Alternatively, we can consider the number of A's used:
1) 3 A's: There are 3 choices for the remaining letter, giving $4\cdot3=12$ cases
2) 2 A's: With 2 N's, there are 6 cases, and with BN, SN, or SB we get $3\cdot12=36$ additional cases
3) 1 A: with 2 N's, we get $2\cdot12=24$ cases, and with NBS we get $4!=24$ additional cases
4) 0 A's: this gives $4\cdot3=12$ cases
Therefore the total is given by $12+42+48+12=\color{red}{114}$ cases.

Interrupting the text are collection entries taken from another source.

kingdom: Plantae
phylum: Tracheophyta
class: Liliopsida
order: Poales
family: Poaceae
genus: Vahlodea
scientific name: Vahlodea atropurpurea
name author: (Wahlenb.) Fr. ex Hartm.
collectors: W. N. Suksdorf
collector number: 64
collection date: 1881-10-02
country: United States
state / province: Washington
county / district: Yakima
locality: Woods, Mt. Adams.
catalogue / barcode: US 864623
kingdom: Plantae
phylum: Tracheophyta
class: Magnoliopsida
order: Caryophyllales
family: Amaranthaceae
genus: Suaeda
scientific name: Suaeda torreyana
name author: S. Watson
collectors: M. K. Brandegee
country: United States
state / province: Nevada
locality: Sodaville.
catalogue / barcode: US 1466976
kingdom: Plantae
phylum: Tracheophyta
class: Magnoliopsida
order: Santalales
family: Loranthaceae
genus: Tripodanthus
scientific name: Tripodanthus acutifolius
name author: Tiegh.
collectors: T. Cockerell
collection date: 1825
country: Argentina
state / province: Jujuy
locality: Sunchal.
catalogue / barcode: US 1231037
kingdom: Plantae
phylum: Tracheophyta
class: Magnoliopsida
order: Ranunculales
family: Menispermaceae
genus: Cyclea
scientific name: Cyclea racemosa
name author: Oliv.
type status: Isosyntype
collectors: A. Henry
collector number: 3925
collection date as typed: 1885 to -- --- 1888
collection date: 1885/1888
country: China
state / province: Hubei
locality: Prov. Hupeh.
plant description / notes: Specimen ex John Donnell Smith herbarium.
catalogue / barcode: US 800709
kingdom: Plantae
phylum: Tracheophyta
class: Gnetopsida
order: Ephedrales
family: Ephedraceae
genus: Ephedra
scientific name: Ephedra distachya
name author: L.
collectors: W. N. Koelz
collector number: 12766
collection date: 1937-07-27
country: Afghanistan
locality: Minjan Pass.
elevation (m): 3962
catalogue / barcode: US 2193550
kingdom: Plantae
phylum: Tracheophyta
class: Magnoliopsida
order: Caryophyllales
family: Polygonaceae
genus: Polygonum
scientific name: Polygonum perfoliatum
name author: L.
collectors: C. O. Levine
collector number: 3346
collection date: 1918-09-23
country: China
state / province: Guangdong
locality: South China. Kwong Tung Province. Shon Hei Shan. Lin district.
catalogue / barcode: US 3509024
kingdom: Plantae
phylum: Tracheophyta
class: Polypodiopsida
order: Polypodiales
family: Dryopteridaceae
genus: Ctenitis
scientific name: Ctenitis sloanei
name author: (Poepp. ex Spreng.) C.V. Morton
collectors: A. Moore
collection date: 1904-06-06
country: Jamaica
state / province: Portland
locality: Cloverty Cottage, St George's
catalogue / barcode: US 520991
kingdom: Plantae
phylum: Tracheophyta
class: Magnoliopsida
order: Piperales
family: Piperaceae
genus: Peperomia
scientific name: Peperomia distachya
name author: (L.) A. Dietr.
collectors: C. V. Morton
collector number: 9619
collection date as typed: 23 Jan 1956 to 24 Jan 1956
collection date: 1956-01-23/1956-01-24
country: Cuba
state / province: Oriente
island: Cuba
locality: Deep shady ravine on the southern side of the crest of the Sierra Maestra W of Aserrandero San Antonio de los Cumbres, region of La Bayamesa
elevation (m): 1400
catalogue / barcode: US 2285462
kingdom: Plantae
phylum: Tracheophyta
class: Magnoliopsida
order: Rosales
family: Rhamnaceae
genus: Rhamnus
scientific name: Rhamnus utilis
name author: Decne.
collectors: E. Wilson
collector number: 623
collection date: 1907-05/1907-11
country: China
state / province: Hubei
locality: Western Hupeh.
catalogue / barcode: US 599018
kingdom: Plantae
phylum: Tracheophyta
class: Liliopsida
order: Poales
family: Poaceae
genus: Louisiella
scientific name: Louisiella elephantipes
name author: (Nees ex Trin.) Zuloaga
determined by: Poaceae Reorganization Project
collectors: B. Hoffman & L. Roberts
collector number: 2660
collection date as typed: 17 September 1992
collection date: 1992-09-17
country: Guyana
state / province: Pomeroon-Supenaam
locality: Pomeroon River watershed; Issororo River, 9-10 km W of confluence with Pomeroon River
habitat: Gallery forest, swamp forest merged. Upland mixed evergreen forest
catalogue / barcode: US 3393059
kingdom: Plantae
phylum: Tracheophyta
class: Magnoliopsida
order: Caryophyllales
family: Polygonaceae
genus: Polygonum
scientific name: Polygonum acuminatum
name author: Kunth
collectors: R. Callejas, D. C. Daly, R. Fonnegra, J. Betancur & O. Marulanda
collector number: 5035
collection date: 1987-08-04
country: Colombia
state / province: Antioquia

You can make a distinct four letter string from $\sf AAABNNS$ by selecting then arranging: $$\sf (AAA[B|S|N]) \mid (AANN) \mid ([AA|NN]BS) \mid ([AAN|NNA][B|S]) \mid (ANBS)$$
Count the ways for each case, then add.
- Triple and singleton (3 choice of singletons)
- $\binom 11\binom 3 1\frac{4!}{3!~1!}$
- Two pair
- Pair and two singletons
- Four singletons
Okay, bring out the big and boring guns.
We can have:
No multiple letters. Thus words using B,A,N,S. There are $4!$ such words.
One pair of double letters. That letter can be be A or N, and for the remaining two letters we can omit (A or N), B, or A. So there are $2*3$ choices of letters and for each choice of letter there are $4*3$ ways to place the two non repeating letters. So $6*4*3$ such words.
Two pairs of A and N. There are ${4 \choose 2}$ choices to arrange AANN.
Three letters. A and then N,B,S for the remaining letter. That is $3$ chooses of letters and $4$ choices of where to put the one non repeating letter. $3*4$ total.
So there are $4! + 6*4*3 + {4\choose2} + 3*4 = 24 + 72 + 6 + 12 = 114$ total.